I recently took on the role of Facilitator, representing Spare Tyre for an external project. A number of participatory arts organisations were matched with groups from a variety of disability charities to create a short piece inspired by a line from Shakespeare. At the end of 4 weekly workshops all the pieces were put together to form a show performed to an audience at an arts venue.

Whilst there were a number of very positive aspects to the project (I worked with an excellent group of enthusiastic and committed participants who worked hard in a limited time to pull a show together), there were a number of things that I felt were very challenging and appeared to work from a ‘Charity Model’ of disability.

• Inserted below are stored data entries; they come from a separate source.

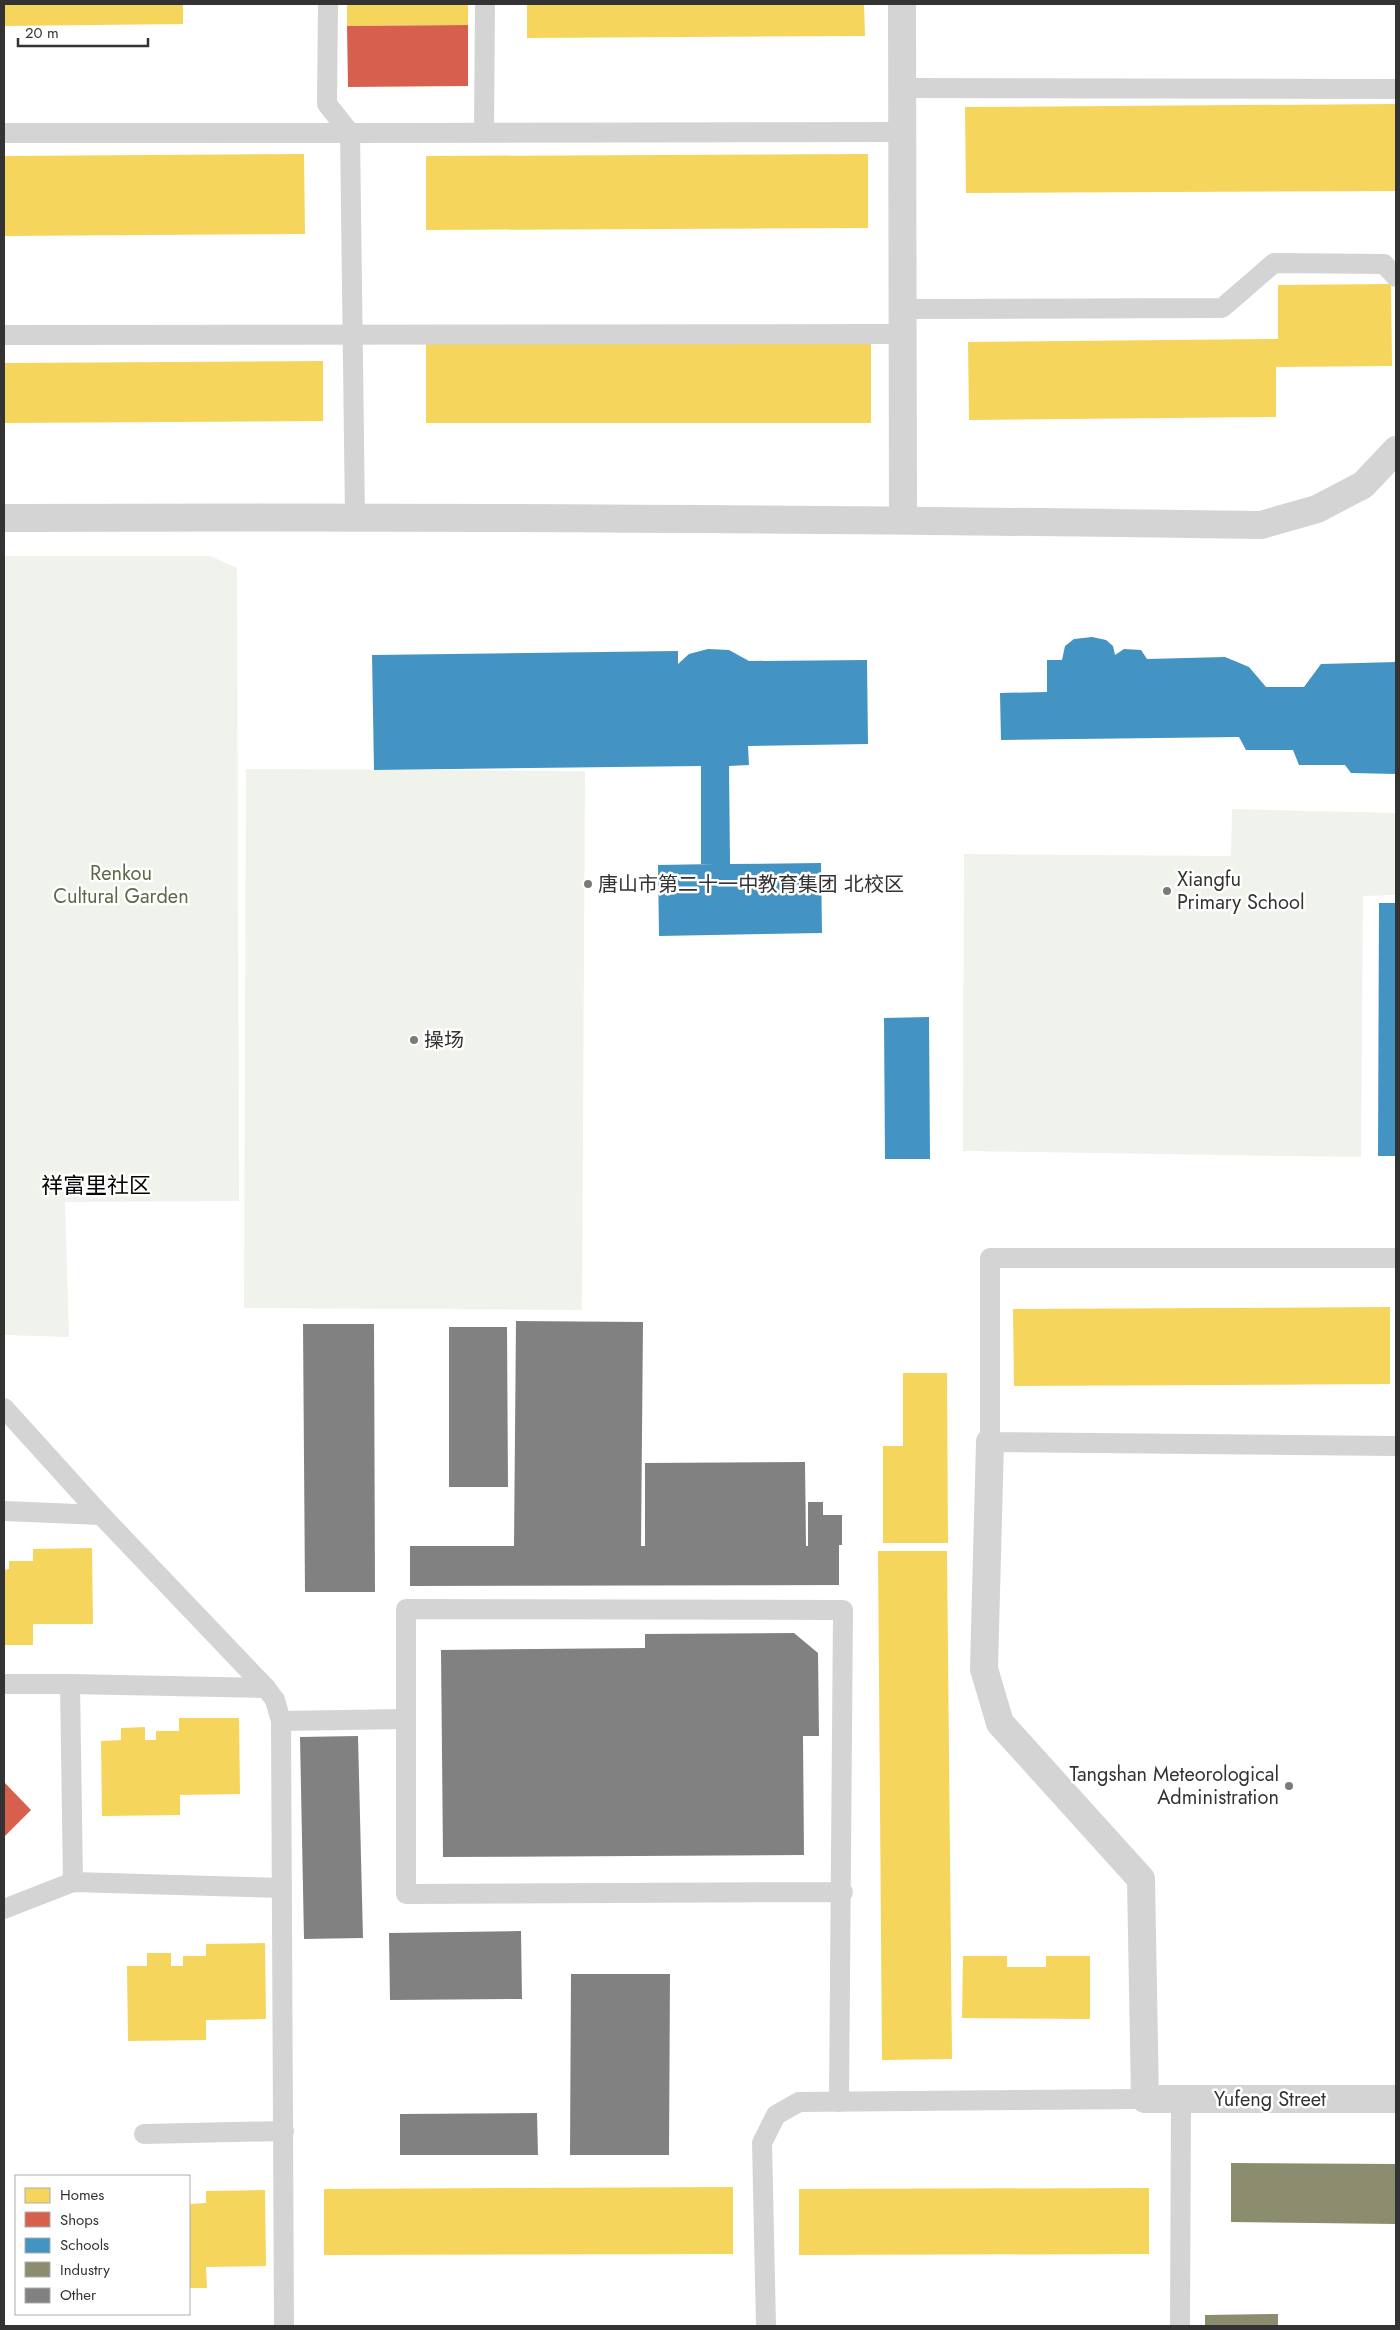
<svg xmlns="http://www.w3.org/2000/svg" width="1400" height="2330" viewBox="0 0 1400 2330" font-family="Jost,'Noto Sans SC',sans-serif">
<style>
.green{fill:#f0f2ec}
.homes{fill:#f6d55c}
.shops{fill:#d6604d}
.schools{fill:#4393c3}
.industry{fill:#8c8c6e}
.building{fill:#818181}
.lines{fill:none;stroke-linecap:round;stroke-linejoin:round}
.service{stroke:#d4d4d4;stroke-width:20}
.minor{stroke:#d4d4d4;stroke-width:28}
.poi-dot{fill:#7a7a7a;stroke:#fff;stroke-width:2}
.labels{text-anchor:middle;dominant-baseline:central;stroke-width:5;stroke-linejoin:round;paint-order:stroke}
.park-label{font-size:20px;fill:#596a45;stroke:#fff}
.poi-label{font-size:20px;fill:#333;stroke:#fff;text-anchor:start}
.street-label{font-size:20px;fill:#333;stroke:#fff}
.quarter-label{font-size:22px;fill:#000;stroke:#fff}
</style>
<rect width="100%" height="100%" fill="#fff"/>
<g class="green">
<polygon points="4,556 210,556 237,568 239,1201 65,1202 69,1337 4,1335"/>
<polygon points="246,769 585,771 582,1310 244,1308"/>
<polygon points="1232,809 1396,813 1396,895 1363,896 1361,1157 963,1151 964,854 1231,856"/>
</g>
<g class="homes">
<polygon points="4,4 183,4 183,24 4,26"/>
<polygon points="347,4 468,4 468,25 347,26"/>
<polygon points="527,4 864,4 865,36 527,38"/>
<polygon points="1396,104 1396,191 966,193 965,107"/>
<polygon points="304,154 305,234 4,236 4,156"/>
<polygon points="868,154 868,228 426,230 426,156"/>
<polygon points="1391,284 1392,366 1276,367 1276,417 969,420 968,342 1278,339 1278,285"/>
<rect x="426" y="344" width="445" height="79"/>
<polygon points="323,361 323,421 4,423 4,363"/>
<polygon points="1390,1307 1390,1384 1014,1386 1013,1309"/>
<polygon points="903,1373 947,1373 948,1543 883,1543 883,1446 903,1446"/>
<polygon points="92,1548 93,1624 33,1624 33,1645 4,1645 4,1570 9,1569 9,1561 33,1561 33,1549"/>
<polygon points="878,1551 947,1551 952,2059 882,2060"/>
<polygon points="179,1718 239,1718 240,1794 180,1795 180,1815 102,1816 101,1741 121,1740 121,1728 145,1727 145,1740 156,1740 156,1731 179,1731"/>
<polygon points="265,1943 266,2019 206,2020 206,2040 128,2041 127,1966 147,1966 147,1953 171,1953 171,1966 183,1966 183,1956 206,1956 206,1944"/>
<polygon points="963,1956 1007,1956 1007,1967 1046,1967 1046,1956 1090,1956 1090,2019 962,2018"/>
<polygon points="733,2187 733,2254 324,2255 324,2189"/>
<polygon points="1149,2188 1149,2254 799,2255 799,2189"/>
<polygon points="265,2190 266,2266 206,2267 207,2288 189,2288 189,2204 206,2203 206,2191"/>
</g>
<g class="shops">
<polygon points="468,25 468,86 348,87 347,26"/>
<polygon points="4,1782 31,1810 4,1837"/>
</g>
<g class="schools">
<polygon points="1092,637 1106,640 1113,646 1115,655 1124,649 1141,650 1147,659 1225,657 1249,667 1266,687 1304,687 1321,664 1396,662 1396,774 1351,773 1345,765 1299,765 1293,750 1246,750 1239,737 1001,740 1000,693 1047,692 1047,660 1062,660 1065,646 1074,639"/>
<polygon points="708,649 729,650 749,661 867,660 868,744 748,746 749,765 729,766 730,864 821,863 822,933 659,936 658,865 716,864 701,864 701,766 374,770 372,655 678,651 678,664 689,654"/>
<polygon points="1379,903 1396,903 1396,1156 1378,1156"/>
<polygon points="929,1017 930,1159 885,1159 884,1018"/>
</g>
<g class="industry">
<polygon points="1231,2163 1396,2164 1396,2224 1231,2222"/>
<polygon points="1278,2314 1278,2326 1205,2326 1205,2315"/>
</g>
<g class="building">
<polygon points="516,1321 643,1322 641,1546 645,1546 645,1463 805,1462 806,1546 808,1546 808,1502 823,1502 823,1515 842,1515 842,1545 839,1545 839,1585 410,1586 410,1546 514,1546"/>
<polygon points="303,1324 374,1324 375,1592 305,1592"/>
<polygon points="449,1327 507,1327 508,1487 449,1487"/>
<polygon points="794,1633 818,1653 819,1736 803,1736 804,1855 443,1857 441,1650 645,1648 645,1634"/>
<polygon points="358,1736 363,1938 304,1939 300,1737"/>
<polygon points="521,1931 522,1999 390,2000 389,1933"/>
<polygon points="571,1974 670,1974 669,2155 570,2155"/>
<polygon points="537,2113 538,2155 400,2155 400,2114"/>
</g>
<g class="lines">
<g class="service">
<polyline points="328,4 327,104 350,133 903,132"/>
<polyline points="903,88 1396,89"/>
<polyline points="484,132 485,4"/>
<polyline points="4,133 350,133 355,517"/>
<polyline points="903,309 1222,308 1274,263 1384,264 1396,277"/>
<polyline points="4,335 903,334"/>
<polyline points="1396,1258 990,1258 990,1442 1396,1446"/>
<polyline points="4,1408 101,1515 266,1688 275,1700 281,1721"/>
<polyline points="4,1511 101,1515"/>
<polyline points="4,1684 70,1684"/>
<polyline points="73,1882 70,1684 266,1688"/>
<polyline points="4,1909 73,1882 282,1888"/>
<polyline points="839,2102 843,1610 406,1609 406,1894 843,1892"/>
<polyline points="144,2134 284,2131"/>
<polyline points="284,2326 281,1721 406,1719"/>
<polyline points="766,2326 762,2143 776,2115 799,2102 1145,2099"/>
<polyline points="1180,2326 1181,2099"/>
</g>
<g class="minor">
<polyline points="902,4 903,519"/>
<path d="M4,518C423,516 842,519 1261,525L1317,509L1363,485L1396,450"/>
<polyline points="990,1442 984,1669 1000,1723 1141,1879 1145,2099 1396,2099"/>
</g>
</g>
<g class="poi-dot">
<circle cx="588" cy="884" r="5"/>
<circle cx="1167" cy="891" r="5"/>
<circle cx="414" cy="1040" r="5"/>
<circle cx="1289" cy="1786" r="5"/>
</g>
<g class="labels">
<g class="park-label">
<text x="121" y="873">Renkou<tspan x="121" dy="23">Cultural Garden</tspan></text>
</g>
<g class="poi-label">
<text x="1177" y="879">Xiangfu<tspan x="1177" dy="23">Primary School</tspan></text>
<text x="598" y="884">唐山市第二十一中教育集团 北校区</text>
<text x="424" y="1040">操场</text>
<text x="1279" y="1774" text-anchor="end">Tangshan Meteorological<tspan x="1279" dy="23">Administration</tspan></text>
</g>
<g class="street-label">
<text x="1270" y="2099">Yufeng Street</text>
</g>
<g class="quarter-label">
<text x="96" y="1185">祥富里社区</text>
</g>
</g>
<rect width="1400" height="2330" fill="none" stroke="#333333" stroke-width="10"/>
<rect x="15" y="2175" width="175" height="140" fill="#ffffff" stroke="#adadad"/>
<rect x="25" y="2188" width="25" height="15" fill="#f6d55c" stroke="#adadad"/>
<text x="60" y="2200" font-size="15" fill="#333333">Homes</text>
<rect x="25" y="2212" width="25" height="15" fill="#d6604d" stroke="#adadad"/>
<text x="60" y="2225" font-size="15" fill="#333333">Shops</text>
<rect x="25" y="2238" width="25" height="15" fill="#4393c3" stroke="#adadad"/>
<text x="60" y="2250" font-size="15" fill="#333333">Schools</text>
<rect x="25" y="2262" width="25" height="15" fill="#8c8c6e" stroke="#adadad"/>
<text x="60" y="2275" font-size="15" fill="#333333">Industry</text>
<rect x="25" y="2288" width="25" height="15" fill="#818181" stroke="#adadad"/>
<text x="60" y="2300" font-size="15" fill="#333333">Other</text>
<path d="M18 38v8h130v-8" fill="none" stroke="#333333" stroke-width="2.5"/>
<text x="25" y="38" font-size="15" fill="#333333" stroke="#ffffff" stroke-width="4" paint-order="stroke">20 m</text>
</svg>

My over-arching concern with the project was the nature of it being product focused and not valuing the process. There was a very limited amount of time for process, 4 x 2hr sessions with a group I had never worked with before. There was little space for fun or to achieve any depth with the themes, or indeed with the needs, wants and artistic desires of the group. A longer lead in would have created a better product via a quality process.

However, the focus had to be on the product in order to get something together that would enable the group to maintain dignity and pride in themselves and their performance. Whilst the creative team was experienced in directing, they seemed inexperienced with my client group and the wider needs and implications of the participants involved.

Due to the focus being on the final product, the participant input and learning was drastically reduced, they were not empowered to raise themes of their own or given room to make discoveries. Combine this with what appeared to be a general attitude of an out-dated ‘Charity Model’ of Disability within the project, meant that I found a lot about it dissatisfactory.

The ‘Charity Model’ was emphasized by the compere of the show being unnecessarily non-disabled where any number of the participants could have been supported to compere the show.

The show was very visually ‘owned’ by non-disabled people. The presence of non-disabled people on stage, over controlling the creative output of disabled and learning disabled people was actually quite uncomfortable and at moments distressing. Personal power, self control and utilizing ones best skills and abilities is to be encouraged not trampled on (for example if an actor can’t read, don’t ask them to read!).

The social model or even the ‘Affirmative Model’ of disability (as Colin Cameron recently discussed in a Disability Arts Online article), really needs to be activated if this project is to have a future and make a difference – which is what the directors of the project want to do I’m sure.

I have worked within the disability arts scene for 20 years, it's sad to see that the Social Model, the progressive learnings and equality work that is now celebrated in the companies I work with in the main, is still only skimming the surface–do we really have so much work still to do, how can we encourage the changes we want, to filter down and enthuse newer disability naive companies and artists to take up the mantle of responsibility and true equality, whilst not crushing their enthusiasm or creativity, how can we be examples without being arrogant or patronising ourselves, how do we challenge discriminating attitudes that are wrapped up in 'good works’? 

Perhaps we are only a few steps into a long journey, but it is the right path and there are many committed artists and companies that are leading the way.... Thank goodness!